**EXERCISE AIM:** Without the images, output each record below as it stands.
DATA UNDER STUDY Start Marker
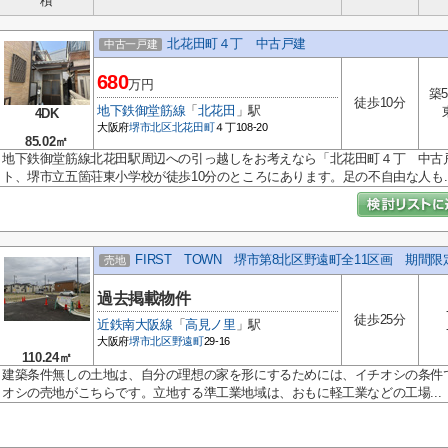
積
北花田町４丁 中古戸建
中古一戸建
680
万円
築5
徒歩10分
地下鉄御堂筋線
「
北花田
」駅
4DK
大阪府
堺市北区
北花田町
４丁108-20
85.02㎡
地下鉄御堂筋線北花田駅周辺への引っ越しをお考えなら「北花田町４丁 中古
ト、堺市立五箇荘東小学校が徒歩10分のところにあります。足の不自由な人も..
FIRST TOWN 堺市第8北区野遠町全11区画 期間
売地
過去掲載物件
徒歩25分
近鉄南大阪線
「
高見ノ里
」駅
大阪府
堺市北区
野遠町
29-16
110.24㎡
建築条件無しの土地は、自分の理想の家を形にするためには、イチオシの条件
オシの売地がこちらです。立地する準工業地域は、おもに軽工業などの工場...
DATA UNDER STUDY End Marker
**THE ANSWER:**
積
北花田町４丁 中古戸建
中古一戸建
680
万円
築5
徒歩10分
地下鉄御堂筋線
「
北花田
」駅
4DK
大阪府
堺市北区
北花田町
４丁108-20
85.02㎡
地下鉄御堂筋線北花田駅周辺への引っ越しをお考えなら「北花田町４丁 中古
ト、堺市立五箇荘東小学校が徒歩10分のところにあります。足の不自由な人も..
FIRST TOWN 堺市第8北区野遠町全11区画 期間
売地
過去掲載物件
徒歩25分
近鉄南大阪線
「
高見ノ里
」駅
大阪府
堺市北区
野遠町
29-16
110.24㎡
建築条件無しの土地は、自分の理想の家を形にするためには、イチオシの条件
オシの売地がこちらです。立地する準工業地域は、おもに軽工業などの工場...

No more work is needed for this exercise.